== Data to examine

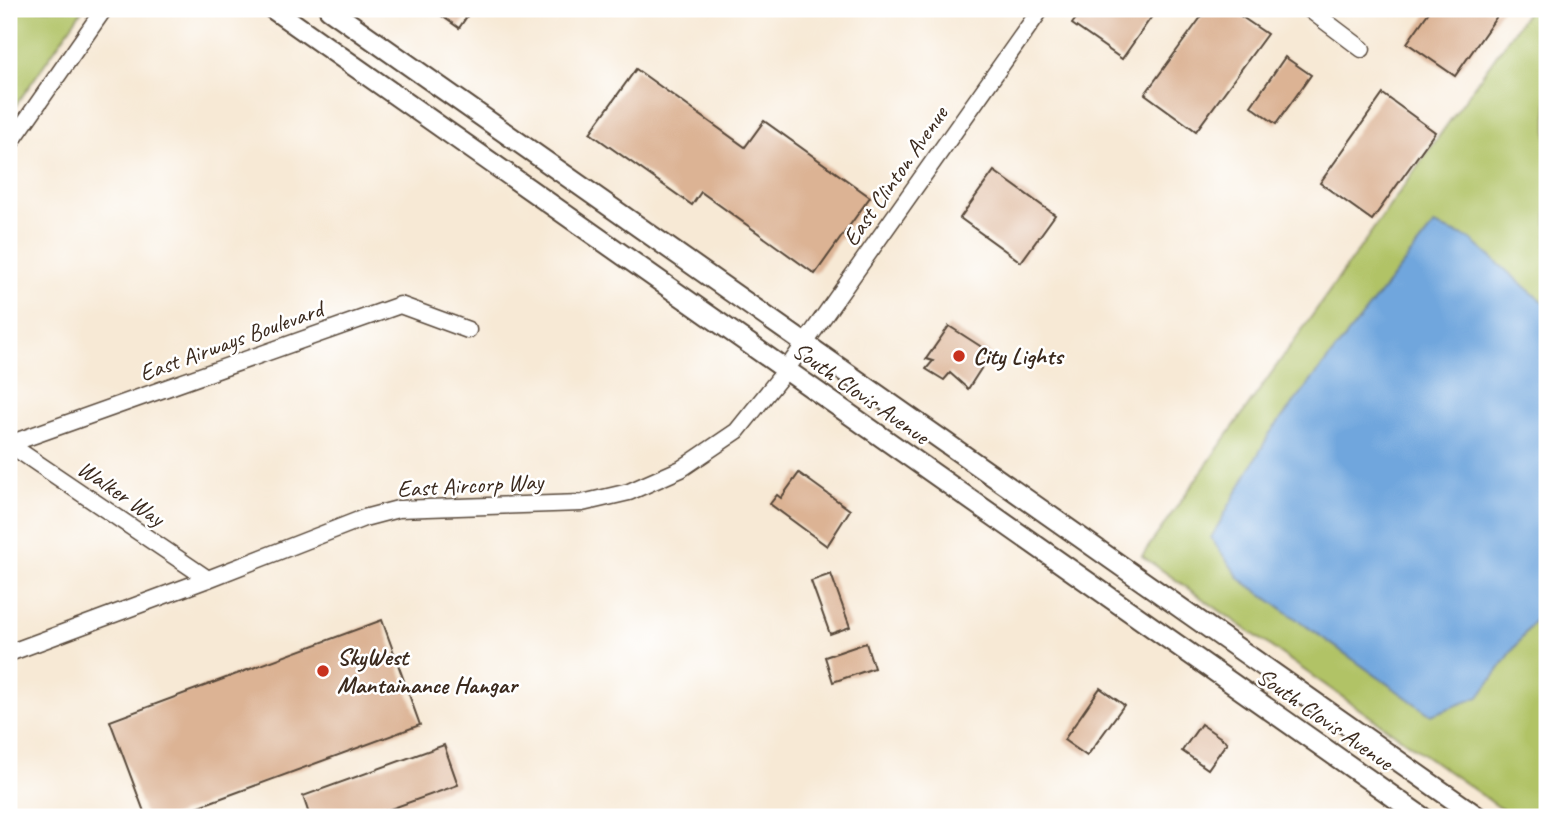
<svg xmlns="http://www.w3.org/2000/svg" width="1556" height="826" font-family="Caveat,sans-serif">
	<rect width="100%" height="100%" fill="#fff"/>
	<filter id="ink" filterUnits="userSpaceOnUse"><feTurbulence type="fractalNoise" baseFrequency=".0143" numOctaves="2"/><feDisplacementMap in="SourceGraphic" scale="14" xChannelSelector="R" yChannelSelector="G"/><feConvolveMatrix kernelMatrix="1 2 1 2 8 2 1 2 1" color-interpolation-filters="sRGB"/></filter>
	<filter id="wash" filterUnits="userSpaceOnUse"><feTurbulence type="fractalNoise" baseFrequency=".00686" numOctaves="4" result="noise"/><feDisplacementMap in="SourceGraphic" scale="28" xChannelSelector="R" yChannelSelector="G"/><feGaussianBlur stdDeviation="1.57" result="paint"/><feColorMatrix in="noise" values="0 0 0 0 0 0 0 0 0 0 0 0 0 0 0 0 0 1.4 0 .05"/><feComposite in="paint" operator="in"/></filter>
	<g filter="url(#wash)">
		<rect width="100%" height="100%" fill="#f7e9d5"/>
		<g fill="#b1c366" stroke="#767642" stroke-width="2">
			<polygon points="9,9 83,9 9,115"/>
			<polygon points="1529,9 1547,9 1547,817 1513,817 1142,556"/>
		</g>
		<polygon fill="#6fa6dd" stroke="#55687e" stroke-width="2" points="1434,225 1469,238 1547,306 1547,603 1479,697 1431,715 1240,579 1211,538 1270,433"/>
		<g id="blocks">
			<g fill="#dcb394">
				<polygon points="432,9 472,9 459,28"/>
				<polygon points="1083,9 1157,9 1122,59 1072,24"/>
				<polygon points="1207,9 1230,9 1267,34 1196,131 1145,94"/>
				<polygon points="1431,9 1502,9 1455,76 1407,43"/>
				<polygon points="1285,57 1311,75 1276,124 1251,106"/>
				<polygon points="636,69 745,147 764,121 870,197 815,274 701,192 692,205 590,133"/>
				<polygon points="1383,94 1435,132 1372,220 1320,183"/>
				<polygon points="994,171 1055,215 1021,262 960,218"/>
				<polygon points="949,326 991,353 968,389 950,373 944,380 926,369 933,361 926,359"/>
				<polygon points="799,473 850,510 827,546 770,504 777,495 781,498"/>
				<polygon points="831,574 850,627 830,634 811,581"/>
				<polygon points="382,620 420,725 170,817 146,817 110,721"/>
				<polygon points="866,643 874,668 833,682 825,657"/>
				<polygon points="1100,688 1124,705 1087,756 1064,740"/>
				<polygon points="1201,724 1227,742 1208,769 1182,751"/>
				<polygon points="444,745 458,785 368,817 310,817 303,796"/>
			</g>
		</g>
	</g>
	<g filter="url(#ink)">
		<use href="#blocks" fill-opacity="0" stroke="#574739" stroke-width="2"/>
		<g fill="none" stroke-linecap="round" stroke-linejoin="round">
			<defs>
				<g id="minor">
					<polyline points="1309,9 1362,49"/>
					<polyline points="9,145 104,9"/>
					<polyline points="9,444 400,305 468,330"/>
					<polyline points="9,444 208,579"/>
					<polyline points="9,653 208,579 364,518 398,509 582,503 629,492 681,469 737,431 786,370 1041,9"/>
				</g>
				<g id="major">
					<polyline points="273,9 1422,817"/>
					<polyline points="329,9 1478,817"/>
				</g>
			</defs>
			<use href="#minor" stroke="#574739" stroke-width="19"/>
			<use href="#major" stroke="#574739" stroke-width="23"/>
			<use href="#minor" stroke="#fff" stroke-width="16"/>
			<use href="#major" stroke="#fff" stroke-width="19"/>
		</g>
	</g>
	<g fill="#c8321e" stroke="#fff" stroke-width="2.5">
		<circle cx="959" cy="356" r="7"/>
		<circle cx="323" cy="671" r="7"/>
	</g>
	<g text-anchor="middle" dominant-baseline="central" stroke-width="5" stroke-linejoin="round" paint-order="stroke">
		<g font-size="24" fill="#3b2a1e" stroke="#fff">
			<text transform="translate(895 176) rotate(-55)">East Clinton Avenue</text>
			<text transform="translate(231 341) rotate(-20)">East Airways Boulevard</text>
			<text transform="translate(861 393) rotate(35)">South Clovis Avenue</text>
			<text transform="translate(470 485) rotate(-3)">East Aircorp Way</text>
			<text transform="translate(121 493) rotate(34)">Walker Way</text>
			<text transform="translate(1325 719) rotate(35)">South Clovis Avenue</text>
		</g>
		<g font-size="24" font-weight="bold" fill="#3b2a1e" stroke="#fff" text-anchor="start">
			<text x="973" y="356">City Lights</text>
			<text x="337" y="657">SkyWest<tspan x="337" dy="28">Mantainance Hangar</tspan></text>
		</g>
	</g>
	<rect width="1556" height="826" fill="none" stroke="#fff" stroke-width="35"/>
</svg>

====
== Data to examine

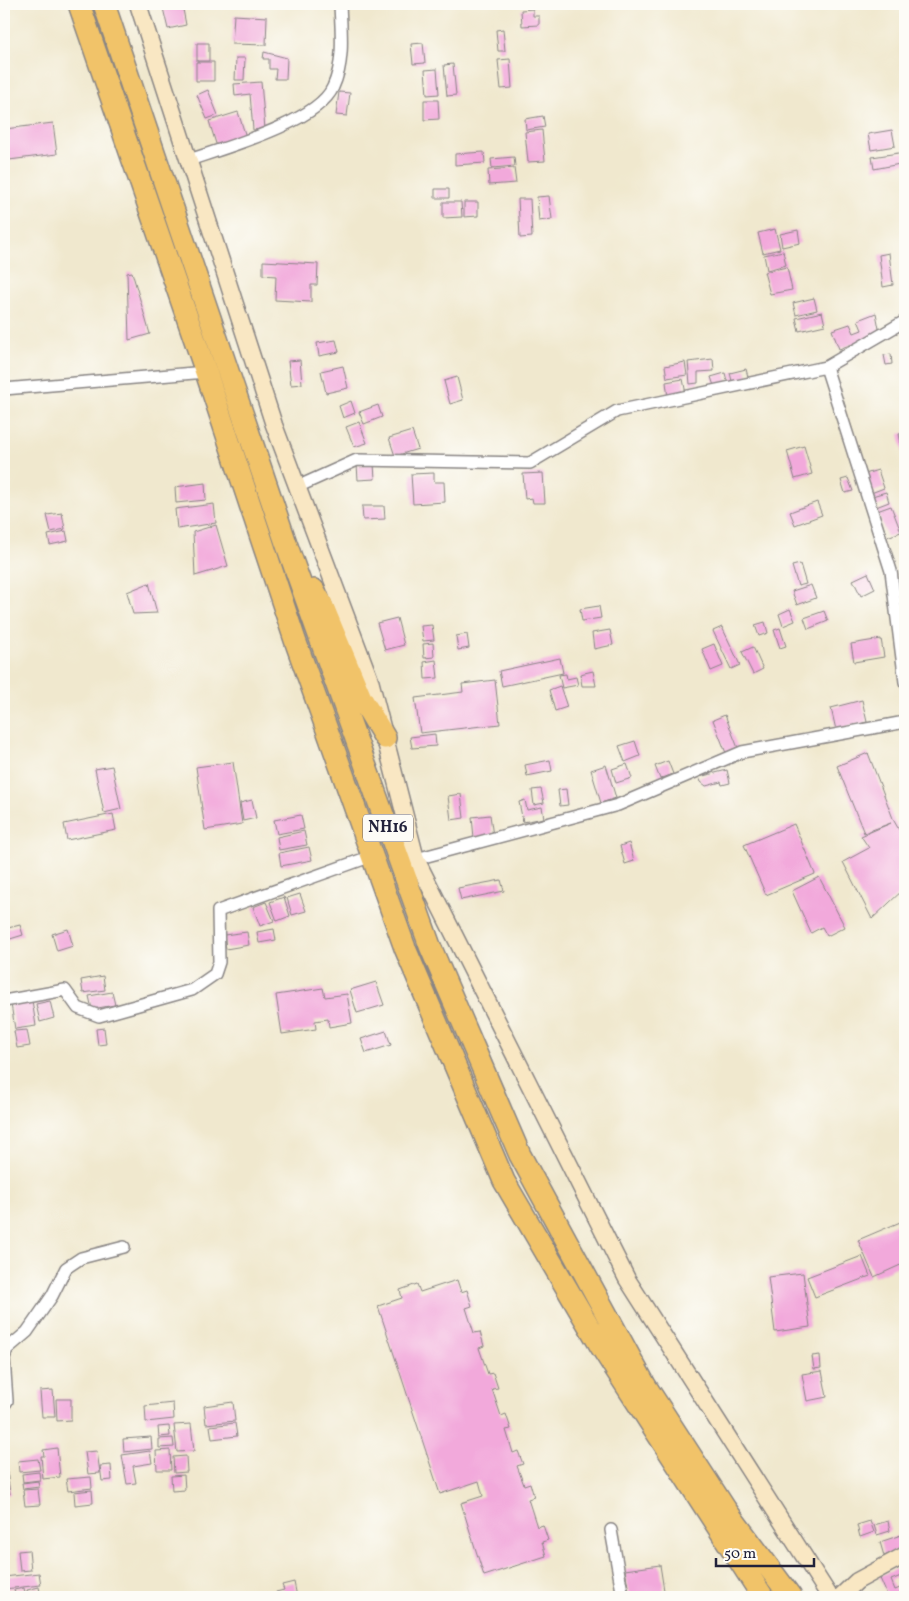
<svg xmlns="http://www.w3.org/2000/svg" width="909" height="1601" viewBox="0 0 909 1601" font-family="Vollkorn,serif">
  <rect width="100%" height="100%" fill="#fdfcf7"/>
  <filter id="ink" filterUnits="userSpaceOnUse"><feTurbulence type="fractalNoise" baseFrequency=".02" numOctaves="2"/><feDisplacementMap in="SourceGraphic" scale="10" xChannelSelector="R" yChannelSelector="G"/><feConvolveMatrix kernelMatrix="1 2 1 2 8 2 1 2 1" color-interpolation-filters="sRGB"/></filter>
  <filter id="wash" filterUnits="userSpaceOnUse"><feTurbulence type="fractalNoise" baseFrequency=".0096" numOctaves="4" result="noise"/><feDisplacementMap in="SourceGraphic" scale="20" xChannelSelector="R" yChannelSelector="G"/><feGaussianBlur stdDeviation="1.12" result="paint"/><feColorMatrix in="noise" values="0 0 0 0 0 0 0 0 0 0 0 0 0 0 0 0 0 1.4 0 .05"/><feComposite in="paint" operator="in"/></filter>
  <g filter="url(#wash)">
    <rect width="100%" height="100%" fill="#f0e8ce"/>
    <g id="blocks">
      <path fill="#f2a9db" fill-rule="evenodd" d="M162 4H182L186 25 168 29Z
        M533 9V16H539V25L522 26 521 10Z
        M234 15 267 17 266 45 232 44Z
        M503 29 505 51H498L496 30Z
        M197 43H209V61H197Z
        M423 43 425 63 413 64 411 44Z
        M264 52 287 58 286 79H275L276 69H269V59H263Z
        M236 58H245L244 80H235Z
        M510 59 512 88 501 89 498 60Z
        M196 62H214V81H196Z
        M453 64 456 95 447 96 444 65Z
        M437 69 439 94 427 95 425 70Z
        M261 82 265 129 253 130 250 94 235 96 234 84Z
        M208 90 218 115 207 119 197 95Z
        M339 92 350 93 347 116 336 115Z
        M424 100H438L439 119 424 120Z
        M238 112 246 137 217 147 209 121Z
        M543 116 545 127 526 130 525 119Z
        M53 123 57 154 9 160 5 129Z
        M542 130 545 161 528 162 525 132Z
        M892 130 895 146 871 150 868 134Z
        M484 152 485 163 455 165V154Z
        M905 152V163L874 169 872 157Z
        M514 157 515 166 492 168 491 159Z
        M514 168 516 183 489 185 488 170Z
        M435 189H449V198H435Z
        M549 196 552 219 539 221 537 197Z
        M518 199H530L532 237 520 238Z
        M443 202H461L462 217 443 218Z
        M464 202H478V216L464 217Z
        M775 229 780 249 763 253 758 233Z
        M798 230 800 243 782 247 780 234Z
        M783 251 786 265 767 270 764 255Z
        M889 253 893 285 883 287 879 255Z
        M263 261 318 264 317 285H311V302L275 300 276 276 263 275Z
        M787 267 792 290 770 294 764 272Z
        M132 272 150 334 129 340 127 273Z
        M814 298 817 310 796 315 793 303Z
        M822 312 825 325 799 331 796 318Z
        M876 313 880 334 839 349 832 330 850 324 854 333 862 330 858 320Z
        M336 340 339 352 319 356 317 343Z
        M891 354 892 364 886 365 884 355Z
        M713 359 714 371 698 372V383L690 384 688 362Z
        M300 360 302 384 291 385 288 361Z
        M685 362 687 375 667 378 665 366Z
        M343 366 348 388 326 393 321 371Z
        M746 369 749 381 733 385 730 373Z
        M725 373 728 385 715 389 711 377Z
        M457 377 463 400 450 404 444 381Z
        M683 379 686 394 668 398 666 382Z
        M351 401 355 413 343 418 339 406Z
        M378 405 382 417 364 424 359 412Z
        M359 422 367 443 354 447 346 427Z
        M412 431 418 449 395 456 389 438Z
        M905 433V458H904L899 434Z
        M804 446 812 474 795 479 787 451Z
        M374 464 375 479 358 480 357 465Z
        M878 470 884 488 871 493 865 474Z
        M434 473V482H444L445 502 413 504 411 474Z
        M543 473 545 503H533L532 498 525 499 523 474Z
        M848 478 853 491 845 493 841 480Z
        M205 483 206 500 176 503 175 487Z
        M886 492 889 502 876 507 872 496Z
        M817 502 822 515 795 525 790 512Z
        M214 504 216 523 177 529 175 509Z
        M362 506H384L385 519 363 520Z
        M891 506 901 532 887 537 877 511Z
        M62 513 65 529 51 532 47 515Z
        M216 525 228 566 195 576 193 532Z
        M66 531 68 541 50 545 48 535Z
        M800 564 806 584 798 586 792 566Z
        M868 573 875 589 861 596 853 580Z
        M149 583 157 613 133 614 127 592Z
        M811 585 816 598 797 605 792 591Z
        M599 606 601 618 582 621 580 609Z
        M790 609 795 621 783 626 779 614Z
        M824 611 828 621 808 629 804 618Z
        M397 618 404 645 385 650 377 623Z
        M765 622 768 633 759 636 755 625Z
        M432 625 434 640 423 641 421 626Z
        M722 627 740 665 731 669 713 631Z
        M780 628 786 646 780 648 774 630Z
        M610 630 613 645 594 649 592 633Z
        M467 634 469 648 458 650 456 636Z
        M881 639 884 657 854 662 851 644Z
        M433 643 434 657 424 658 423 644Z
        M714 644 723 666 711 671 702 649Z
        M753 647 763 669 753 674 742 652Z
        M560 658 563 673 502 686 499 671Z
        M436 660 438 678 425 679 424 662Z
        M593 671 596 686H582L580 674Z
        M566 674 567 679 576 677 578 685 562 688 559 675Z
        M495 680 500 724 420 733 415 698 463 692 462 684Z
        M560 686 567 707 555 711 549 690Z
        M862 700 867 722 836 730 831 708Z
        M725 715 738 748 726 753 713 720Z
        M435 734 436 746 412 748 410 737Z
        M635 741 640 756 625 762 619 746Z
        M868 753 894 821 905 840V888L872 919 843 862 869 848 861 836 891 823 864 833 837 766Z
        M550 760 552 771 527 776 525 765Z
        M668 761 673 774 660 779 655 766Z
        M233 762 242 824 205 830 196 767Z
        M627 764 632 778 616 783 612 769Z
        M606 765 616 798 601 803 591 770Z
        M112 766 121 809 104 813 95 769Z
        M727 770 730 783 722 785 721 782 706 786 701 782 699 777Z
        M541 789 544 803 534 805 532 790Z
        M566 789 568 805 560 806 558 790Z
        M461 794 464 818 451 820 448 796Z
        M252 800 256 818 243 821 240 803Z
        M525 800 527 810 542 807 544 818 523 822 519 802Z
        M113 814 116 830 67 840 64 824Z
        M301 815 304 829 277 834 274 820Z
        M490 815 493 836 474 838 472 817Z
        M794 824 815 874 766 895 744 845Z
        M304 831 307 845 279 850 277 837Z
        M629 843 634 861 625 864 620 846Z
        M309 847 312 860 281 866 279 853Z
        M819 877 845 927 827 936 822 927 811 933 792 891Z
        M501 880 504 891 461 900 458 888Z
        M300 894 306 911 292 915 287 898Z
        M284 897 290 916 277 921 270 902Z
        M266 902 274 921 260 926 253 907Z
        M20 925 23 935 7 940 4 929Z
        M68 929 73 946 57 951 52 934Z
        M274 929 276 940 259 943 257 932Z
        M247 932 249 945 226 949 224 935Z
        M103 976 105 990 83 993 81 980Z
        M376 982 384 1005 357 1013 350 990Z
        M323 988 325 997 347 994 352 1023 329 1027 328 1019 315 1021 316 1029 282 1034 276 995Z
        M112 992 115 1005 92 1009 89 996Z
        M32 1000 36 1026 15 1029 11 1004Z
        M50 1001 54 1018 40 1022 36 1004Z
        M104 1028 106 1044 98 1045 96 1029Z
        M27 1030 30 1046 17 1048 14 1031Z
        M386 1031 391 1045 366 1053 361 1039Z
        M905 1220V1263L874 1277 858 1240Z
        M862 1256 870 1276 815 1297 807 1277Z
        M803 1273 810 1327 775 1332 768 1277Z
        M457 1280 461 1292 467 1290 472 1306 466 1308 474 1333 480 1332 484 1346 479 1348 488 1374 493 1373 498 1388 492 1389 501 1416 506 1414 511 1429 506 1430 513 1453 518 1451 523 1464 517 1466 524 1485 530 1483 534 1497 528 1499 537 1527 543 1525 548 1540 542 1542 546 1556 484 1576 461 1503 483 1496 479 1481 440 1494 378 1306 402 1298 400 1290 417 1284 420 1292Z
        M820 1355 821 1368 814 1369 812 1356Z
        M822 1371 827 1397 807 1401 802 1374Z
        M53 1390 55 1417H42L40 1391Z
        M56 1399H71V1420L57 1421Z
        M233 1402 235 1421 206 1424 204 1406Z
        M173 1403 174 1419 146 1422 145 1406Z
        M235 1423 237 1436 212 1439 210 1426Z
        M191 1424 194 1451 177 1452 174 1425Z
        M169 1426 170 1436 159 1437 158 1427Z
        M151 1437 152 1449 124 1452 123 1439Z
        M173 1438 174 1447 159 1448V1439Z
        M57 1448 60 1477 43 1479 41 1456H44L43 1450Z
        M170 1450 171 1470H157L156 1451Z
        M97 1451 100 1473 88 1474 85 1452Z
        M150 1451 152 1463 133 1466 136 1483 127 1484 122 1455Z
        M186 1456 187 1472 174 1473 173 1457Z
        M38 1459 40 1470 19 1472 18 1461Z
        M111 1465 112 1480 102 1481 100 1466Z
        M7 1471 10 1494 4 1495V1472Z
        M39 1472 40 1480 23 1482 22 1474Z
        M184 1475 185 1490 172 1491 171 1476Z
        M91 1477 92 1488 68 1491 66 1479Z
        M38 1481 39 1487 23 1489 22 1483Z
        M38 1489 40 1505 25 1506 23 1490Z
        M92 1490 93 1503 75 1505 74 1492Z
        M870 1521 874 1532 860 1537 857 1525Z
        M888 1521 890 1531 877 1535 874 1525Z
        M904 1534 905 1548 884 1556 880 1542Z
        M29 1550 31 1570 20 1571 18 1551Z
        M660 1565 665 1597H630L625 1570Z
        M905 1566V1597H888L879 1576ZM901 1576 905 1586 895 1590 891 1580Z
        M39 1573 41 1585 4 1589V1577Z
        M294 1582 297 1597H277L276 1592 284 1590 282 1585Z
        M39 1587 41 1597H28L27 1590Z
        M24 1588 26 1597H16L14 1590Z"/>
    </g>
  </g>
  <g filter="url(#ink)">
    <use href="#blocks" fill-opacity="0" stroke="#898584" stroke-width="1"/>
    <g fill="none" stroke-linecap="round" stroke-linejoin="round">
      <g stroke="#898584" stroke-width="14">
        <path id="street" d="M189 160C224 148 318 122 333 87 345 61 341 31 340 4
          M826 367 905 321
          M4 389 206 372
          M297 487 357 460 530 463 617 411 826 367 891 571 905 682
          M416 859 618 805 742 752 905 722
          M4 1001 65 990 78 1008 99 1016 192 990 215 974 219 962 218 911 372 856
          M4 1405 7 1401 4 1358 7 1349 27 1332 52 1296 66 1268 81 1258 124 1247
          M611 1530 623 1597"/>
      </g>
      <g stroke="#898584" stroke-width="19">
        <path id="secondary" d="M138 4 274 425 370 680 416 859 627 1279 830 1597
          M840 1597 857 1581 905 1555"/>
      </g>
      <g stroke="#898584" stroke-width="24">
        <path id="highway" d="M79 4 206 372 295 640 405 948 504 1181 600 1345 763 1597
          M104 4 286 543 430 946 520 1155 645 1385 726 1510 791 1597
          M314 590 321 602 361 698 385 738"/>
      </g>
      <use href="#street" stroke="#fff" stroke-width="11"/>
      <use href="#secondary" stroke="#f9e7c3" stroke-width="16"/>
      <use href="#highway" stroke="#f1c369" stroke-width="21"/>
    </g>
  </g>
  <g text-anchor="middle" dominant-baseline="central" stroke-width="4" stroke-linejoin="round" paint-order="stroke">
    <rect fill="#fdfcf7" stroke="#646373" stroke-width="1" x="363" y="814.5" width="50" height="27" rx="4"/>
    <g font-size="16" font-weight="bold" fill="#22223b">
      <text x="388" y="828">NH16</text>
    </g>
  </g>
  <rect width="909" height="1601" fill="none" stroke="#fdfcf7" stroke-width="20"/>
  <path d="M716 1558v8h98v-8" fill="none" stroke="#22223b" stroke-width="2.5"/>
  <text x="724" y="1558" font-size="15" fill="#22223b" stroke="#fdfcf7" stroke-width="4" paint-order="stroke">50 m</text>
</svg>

====

• _Task brief_:
An exact copy of the lines above, from the one containing "M453 64 456 95 447 96 444 65Z" through the one containing "M351 401 355 413 343 418 339 406Z", is the whole of the answer.

• _Response_:
        M453 64 456 95 447 96 444 65Z
        M437 69 439 94 427 95 425 70Z
        M261 82 265 129 253 130 250 94 235 96 234 84Z
        M208 90 218 115 207 119 197 95Z
        M339 92 350 93 347 116 336 115Z
        M424 100H438L439 119 424 120Z
        M238 112 246 137 217 147 209 121Z
        M543 116 545 127 526 130 525 119Z
        M53 123 57 154 9 160 5 129Z
        M542 130 545 161 528 162 525 132Z
        M892 130 895 146 871 150 868 134Z
        M484 152 485 163 455 165V154Z
        M905 152V163L874 169 872 157Z
        M514 157 515 166 492 168 491 159Z
        M514 168 516 183 489 185 488 170Z
        M435 189H449V198H435Z
        M549 196 552 219 539 221 537 197Z
        M518 199H530L532 237 520 238Z
        M443 202H461L462 217 443 218Z
        M464 202H478V216L464 217Z
        M775 229 780 249 763 253 758 233Z
        M798 230 800 243 782 247 780 234Z
        M783 251 786 265 767 270 764 255Z
        M889 253 893 285 883 287 879 255Z
        M263 261 318 264 317 285H311V302L275 300 276 276 263 275Z
        M787 267 792 290 770 294 764 272Z
        M132 272 150 334 129 340 127 273Z
        M814 298 817 310 796 315 793 303Z
        M822 312 825 325 799 331 796 318Z
        M876 313 880 334 839 349 832 330 850 324 854 333 862 330 858 320Z
        M336 340 339 352 319 356 317 343Z
        M891 354 892 364 886 365 884 355Z
        M713 359 714 371 698 372V383L690 384 688 362Z
        M300 360 302 384 291 385 288 361Z
        M685 362 687 375 667 378 665 366Z
        M343 366 348 388 326 393 321 371Z
        M746 369 749 381 733 385 730 373Z
        M725 373 728 385 715 389 711 377Z
        M457 377 463 400 450 404 444 381Z
        M683 379 686 394 668 398 666 382Z
        M351 401 355 413 343 418 339 406Z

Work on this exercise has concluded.